Revision as of 23:47, 10 January 2008 by Aurochs (talk | contribs)

Two's complement is by far the most common method of representing signed numbers (those that can be either negative or positive) in computing. Any positive integer can be changed into a negative integer by taking its two's complement, and vice versa. Any signed number with a 1 in the highest bit position (the most significant bit, or MSB) is considered to be negative in this system.

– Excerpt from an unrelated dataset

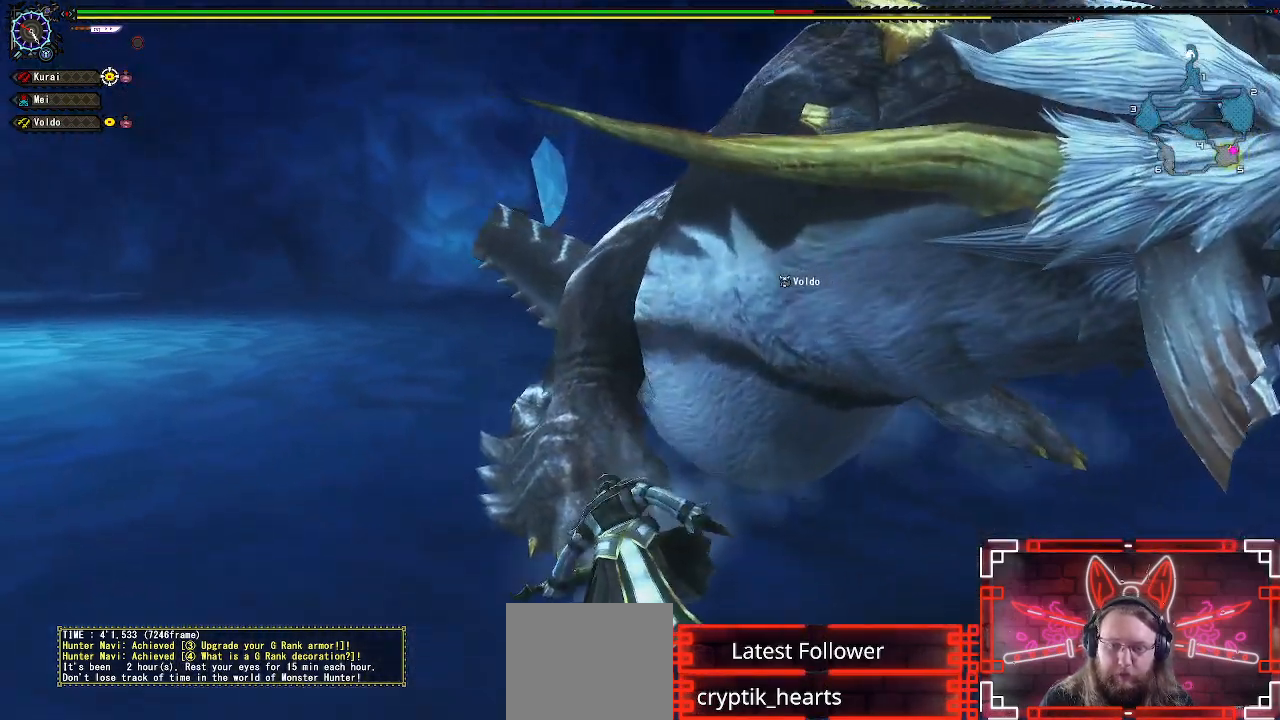
{"buttons": [], "left_stick": "center", "right_stick": "center", "events": [[50, "left_stick", "left"], [67, "A", "down"], [150, "A", "up"], [150, "left_stick", "center"], [317, "left_stick", "left"], [450, "left_stick", "center"]]}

Two's complement is calculated by taking the bitwise NOT of a number (or complementing it) and adding one to the result. Any carry (overflow) bits are ignored. For instance, to find -7, we would start with the eight-bit binary number 0000 0111:

!(0000 0111) = 1111 1000
1111 1000 + 1 = 1111 1001

The process is reversable:

!(1111 1001) = 0000 0110
0000 0110 + 1 = 0000 0111

Let's say we wanted to find the two's complement of 0.

!(0000 0000) = 1111 1111
1111 1111 + 1 = 1 0000 0000 = 0000 0000

The two's complement of 0 is 0. A negative zero is impossible when using two's complement.

It is very simple and cheap to implement signed addition when using two's complement, because you do not need to determine the sign beforehand. For example, let's take 5 + -3:

  0101
+ 1101
------
 10010 = 0010

The intermediate result is 18, which seems incorrect. But dropping the overflow bit gives us the correct answer of 2. This works for any set of numbers. Note that 5 + (-3) is the same as 5 - 3. It follows that we can use an adder circuit to subtract numbers by taking the two's complement of the subtrahend if the numbers have the same sign.